With her grandmother moving into assisted living, Ava figures it’s a good time to head home and help out. And if it lets her get some distance from Tuck and his girlfriend, all the better. But Ava hasn’t visited her family in years, and home isn’t really home anymore. Instead, it’s the place she’s been running from, full of memories of everything her parents wanted for her—and everything she didn’t want for herself.
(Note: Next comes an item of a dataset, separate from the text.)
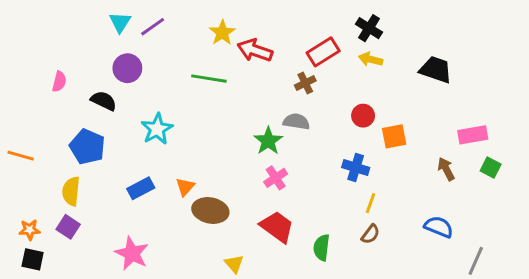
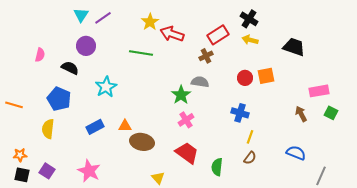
orange square: (394, 136) -> (266, 76), moved
orange triangle: (185, 187) -> (125, 126), turned 48
purple square: (68, 227) -> (47, 171), moved

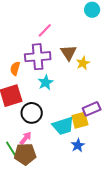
But on the airplane, Ava meets Cara, and the two women feel an immediate connection. And when they bump into each other a second time, it seems like fate. Cara offers Ava something she’s never had—someone to love who loves her back. But to be with Cara, Ava may have to change her whole life around, and that’s something she’s not sure she’s ready for.
PUBLISHERS WEEKLY
This note-perfect sequel to Escaping Indigo builds on the first book's strengths and delivers on all its promises. Drummer Ava is on a plane flying toward her grandmother, who needs help moving into an assisted living facility, and away from everything she loves her home, her successful musical career, and her best friend and fellow bandmate, Tuck when she meets Cara, a kindly dancer who just might upend everything. Ava relatably struggles with a sense of validation for her identity in several directions; she doesn't feel she's "bi enough"; she's not very close with her well-meaning, conventional family; and she can't share her feelings for Tuck without risking the loss of their relationship and perhaps even wrecking the band. The opportunity for romantic happiness with Cara, and for a relationship that's more than a gratifying one-night stand, forces Ava to confront her doubts and insecurities and find the true value of the life she has. Lang's novel is gentle and tenderly crafted, with earned happiness in an ending that's carefully designed to fit these characters and their lives.